It's Sunday morning at 11:13 am. We are on our way back to Portland from Seattle in a pickup truck carrying a stack if Michael's paintings. Last night he showed his work to The Linda Hodges Gallery and they (unsurprisingly - because his work is exceptional) asked him to do a show this coming February.
Beckett is in the back seat watching an episode of the incessantly smiling Barney on the iPad. The sun is settled in warm pools on Michael's denimed lap. Windows are down and the hair that flies into my eyes, nose and mouth, is an aggravating reminder that I've just started shedding my uterine lining.
There are bright red cars, colbalt blue cars, taxi cab yellow cars driven by people who pick their noses, who passively listen (or not) to their passengers, who glance too much at their phones.

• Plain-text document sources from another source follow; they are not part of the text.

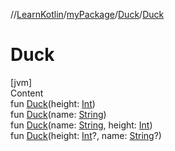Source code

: //[LearnKotlin](../../index.md)/[myPackage](../index.md)/[Duck](index.md)/[Duck](-duck.md)



# Duck  
[jvm]  
Content  
fun [Duck](-duck.md)(height: [Int](https://kotlinlang.org/api/latest/jvm/stdlib/kotlin/-int/index.html))  
fun [Duck](-duck.md)(name: [String](https://kotlinlang.org/api/latest/jvm/stdlib/kotlin/-string/index.html))  
fun [Duck](-duck.md)(name: [String](https://kotlinlang.org/api/latest/jvm/stdlib/kotlin/-string/index.html), height: [Int](https://kotlinlang.org/api/latest/jvm/stdlib/kotlin/-int/index.html))  
fun [Duck](-duck.md)(height: [Int](https://kotlinlang.org/api/latest/jvm/stdlib/kotlin/-int/index.html)?, name: [String](https://kotlinlang.org/api/latest/jvm/stdlib/kotlin/-string/index.html)?)  



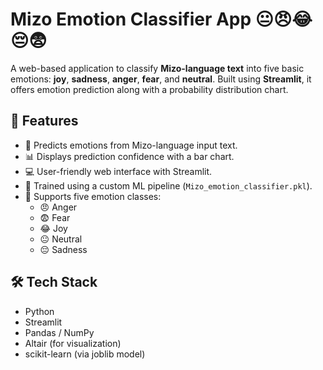 # Mizo Emotion Classifier App 😐😠😂😔😨

A web-based application to classify **Mizo-language text** into five basic emotions: **joy**, **sadness**, **anger**, **fear**, and **neutral**. Built using **Streamlit**, it offers emotion prediction along with a probability distribution chart.

## 🚀 Features

- 📌 Predicts emotions from Mizo-language input text.
- 📊 Displays prediction confidence with a bar chart.
- 💻 User-friendly web interface with Streamlit.
- 🤖 Trained using a custom ML pipeline (`Mizo_emotion_classifier.pkl`).
- 🧠 Supports five emotion classes:
  - 😠 Anger
  - 😨 Fear
  - 😂 Joy
  - 😐 Neutral
  - 😔 Sadness

## 🛠️ Tech Stack

- Python
- Streamlit
- Pandas / NumPy
- Altair (for visualization)
- scikit-learn (via joblib model)
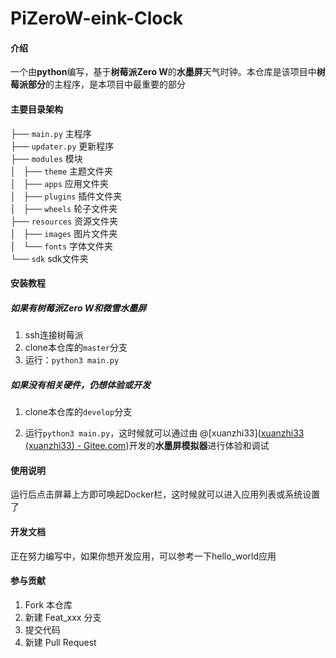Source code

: # PiZeroW-eink-Clock

#### 介绍
一个由**python**编写，基于**树莓派Zero W**的**水墨屏**天气时钟。本仓库是该项目中**树莓派部分**的主程序，是本项目中最重要的部分

#### 主要目录架构

├── `main.py`                 主程序<br>
├── `updater.py`              更新程序<br>
├── `modules`                 模块<br>
│   ├── `theme`               主题文件夹<br>
│   ├── `apps`                应用文件夹<br>
│   ├── `plugins`             插件文件夹<br>
│   ├── `wheels`              轮子文件夹<br>
├── `resources`               资源文件夹<br>
│   ├── `images`              图片文件夹<br>
│   └── `fonts`               字体文件夹<br>
└── `sdk`                     sdk文件夹<br>


#### 安装教程

##### 如果有树莓派Zero W和微雪水墨屏

1.  ssh连接树莓派
2.  clone本仓库的`master`分支
3.  运行：`python3 main.py`

##### 如果没有相关硬件，仍想体验或开发

1. clone本仓库的`develop`分支

2. 运行`python3 main.py`，这时候就可以通过由 @[xuanzhi33]([xuanzhi33 (xuanzhi33) - Gitee.com](https://gitee.com/xuanzhi33))开发的**水墨屏模拟器**进行体验和调试

#### 使用说明

运行后点击屏幕上方即可唤起Docker栏，这时候就可以进入应用列表或系统设置了



#### 开发文档

正在努力编写中，如果你想开发应用，可以参考一下hello_world应用



#### 参与贡献

1.  Fork 本仓库
2.  新建 Feat_xxx 分支
3.  提交代码
4.  新建 Pull Request

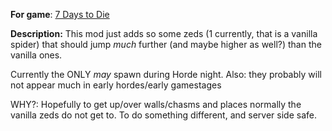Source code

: **For game**: [7 Days to Die](https://7daystodie.com)

**Description:**
This mod just adds so some zeds (1 currently, that is a vanilla spider) that should jump *much* further (and maybe higher as well?) than the vanilla ones.

Currently the ONLY *may* spawn during Horde night. Also: they probably will not appear much in early hordes/early gamestages

WHY?: Hopefully to get up/over walls/chasms and places normally the vanilla zeds do not get to. To do something different, and server side safe.
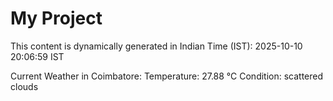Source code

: # My Project

This content is dynamically generated in Indian Time (IST): 2025-10-10 20:06:59 IST


Current Weather in Coimbatore:
Temperature: 27.88 °C
Condition: scattered clouds
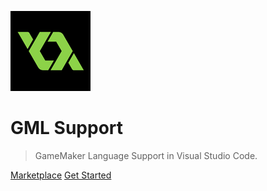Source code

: ![logo](icon.png)

# GML Support

> GameMaker Language Support in Visual Studio Code.

[Marketplace](https://marketplace.visualstudio.com/items?itemName=liaronce.gml-support)
[Get Started](#gml-support)
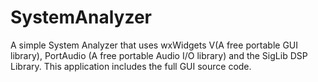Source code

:# SystemAnalyzer
A simple System Analyzer that uses wxWidgets V(A free portable GUI library), PortAudio (A free portable Audio I/O library) and the SigLib DSP Library. This application includes the full GUI source code.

Like us, they have left somewhere to go somewhere else, flanked on a highway between what was and will be. They are coming from fishing trips, great uncles' funerals, Rifle handling workshops, teenage sleepovers, baby shower brunches, grocery store shopping-sprees, drive-throughs, red-tail hawk-watching, binge drinking, Zumba and Starbucks. They are headed home, to the rodeo, to Kinkos, to a toddler's birthday party, to Taco Bell, to cousin Fred's annual BBQ, to sleep with Anthony's wife, to put their last 100 dollars into a slot machine.
I smell horses and coffee, dust and stale panties. I hear the wild combat of tires and wind. I'm thinking about what I should make for dinner this week - chickpea crepes and tarragon tomato soup. I picture the overflowing laundry basket in my closet and the crusty sheets on our bed.
I think about not having any time and whether it's even possible to possess such a thing. I think about the pleasure and privilege of time and the time involved in thinking about time. Time spent in cars, in waiting rooms, the few seconds between taking steps. Time spent flanking between what was and will be.